43% of Iraqis are happy with the direction of their country

Except for Spain, which placed fourth at 50 percent, the peoples of major European countries were far from content. Only about 3 in 10 British, French and Germans expressed satisfaction.


Sixty-five percent of the Chinese said the government was doing a good job on the issues most important to them, though support was somewhat lower in the western and central provinces, which have not enjoyed the rapid growth of eastern regions.

The poll was based on 3,212 face-to-face interviews that were conducted in 16 dialects from March 28 to April 19 across China, though disproportionately in urban areas. The margin of sampling error is plus or minus two percentage points. Sample sizes and error margins in the other countries varied.

4 comments:

P said...

We must have in mind that China is not a democracy and that most Chinese people are afraid of speaking their true meaning because if they do they most probably die.

Cosmo said...

I've spent a great deal of time in China over the past decade and a half. Perhaps it's not only improved economic conditions, but a state-controlled media and entertainment apparatus which uniformly celebrates the nation, its people and its culture -- albeit, often to the point quite obvious propaganda and jingoism.

Conversely, media and entertainment industries in the West seem devoted to sensationalizing its shortcomings, aggravating grievances and nurturing discontent.

Also, with regard to respondents to any poll in China, it is useful to keep two things in mind. First, there is far more societal cohesion in China, especially when it comes to what is presented to others, especially foreigners -- which explains the nation's severe sensitivity about its image.

Second, unlike the mythical Bush-Cheney police state, there can still be consequences (although less likely today than in the past) in China for being critical of the government, or even being accused of doing so.

bw said...

P: your theory does not hold up. The 2002 poll had 48% satisfaction. So the chinese government of 2002 was more lenient than it is now ?

China's government does not care or need to control the small stuff.

There are local village and local party elections

Just like the Federal government in the US is completely different from city or town councils.

China has control of media and journalists but does not squelch opinions that will not lead to anything.

kurt said...

The Chinese are happier these days because the Beijing government, despite its reputation in the West, does not much regulate the two real freedoms that people care about. The freedom to make as much money as you want and the freedom to get laid and generally have a good time. Indeed, the Beijing government probably encourages these freedoms more than the U.S. Every hotel that I have stayed at provides condoms in the room. Can you imagine the hoo-haa if a hotel in the U.S. did the same, especially in the "South"?

The Beijing government does maintain a tight grip on political expression. They will continue to do this as long as they can get away with it.

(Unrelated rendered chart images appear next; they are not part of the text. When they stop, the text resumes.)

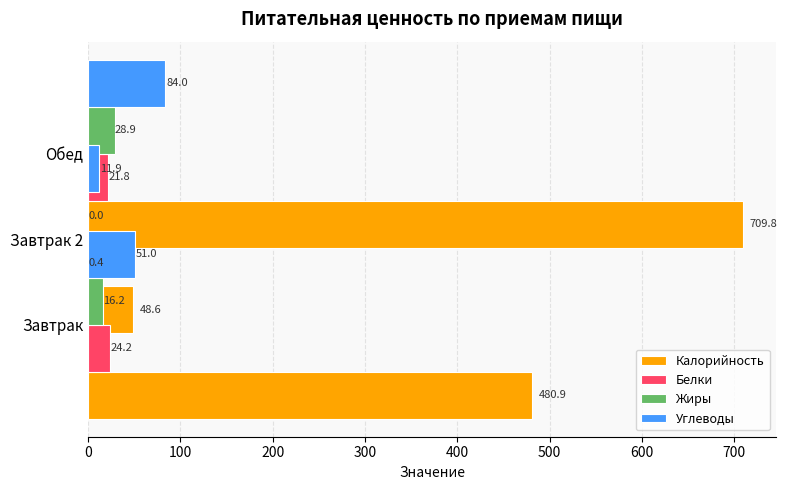

Reading left to right, extract all data points from this chart.

Калорийность: 480.9	48.6	709.8
Белки: 24.2	0.4	21.8
Жиры: 16.2	0.0	28.9
Углеводы: 51.0	11.9	84.0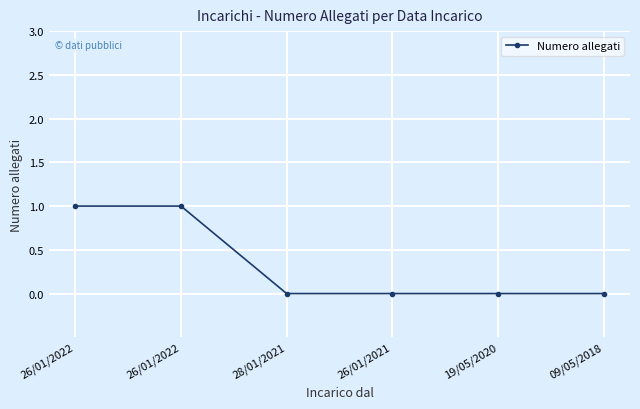

How many distinct data groups are displayed?

1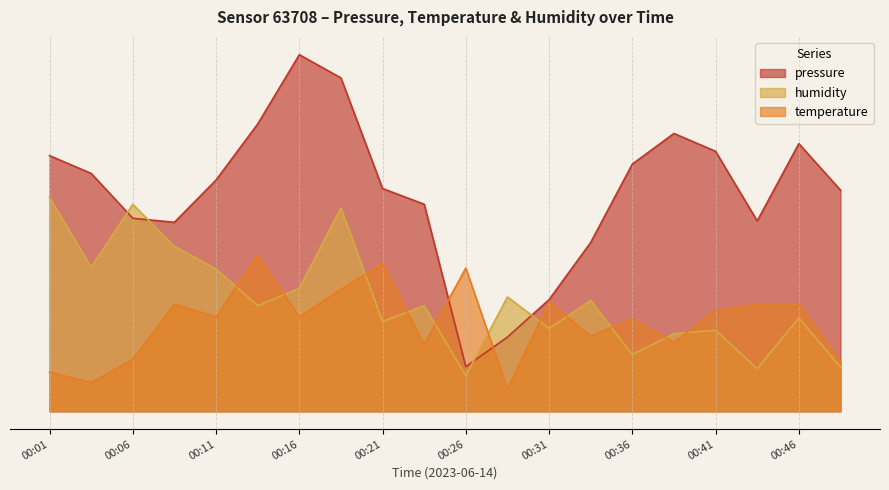

How many lines are shown in the chart?

3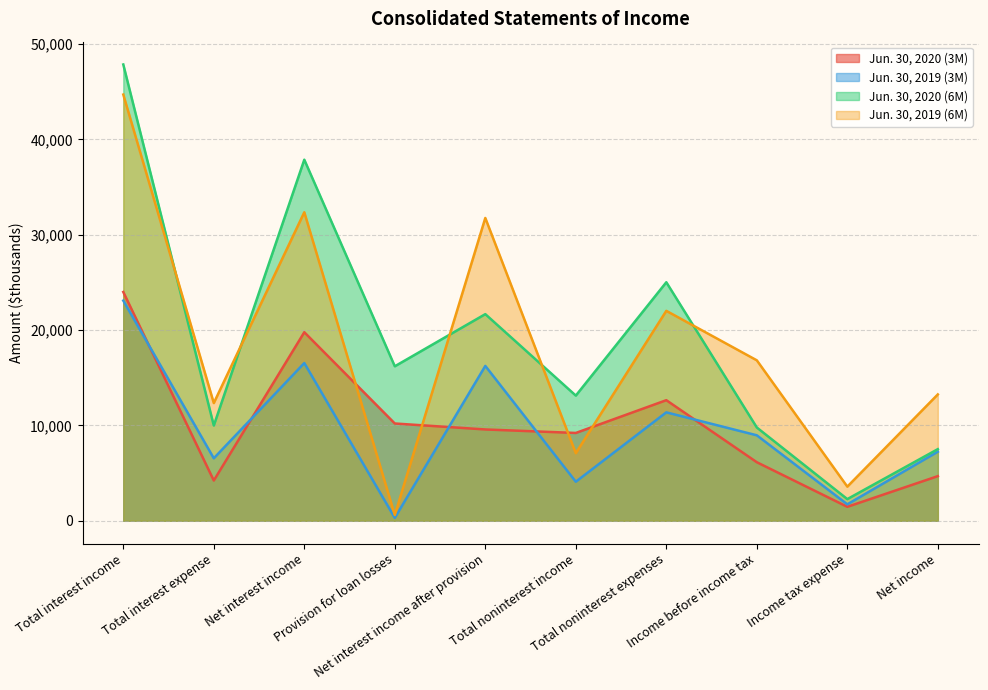

How many values in the Jun. 30, 2019 (6M) series exceed 16825?

4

However, as people have personal freedom and an ever rising economic freedoms and opportunities, they will largely be happy with the current state of affairs. There may or may not be problems when China hits a recession.

This is long term sustainable, by the way. Singapore is essentially a one-party city-state and has one of the highest standards of living in the world.

I thinks its funny to listen to Americans berate China for not having freedom. Both corporate and personal income taxes are lower in China than in the U.S. There is less regulation as well. Throw in the fact that they don't give a s**t about your sex life (unlike many anal-retentive Americans) and I would plausibly argue that they may even have more freedom than we do here.

I lived in Japan and Taiwan for 10 years. I go to China on business. The thing I like most about Asia is the complete lack of PC liberal-left people and christian right people. This is probably the best reason of all to like China and the rest of East Asia.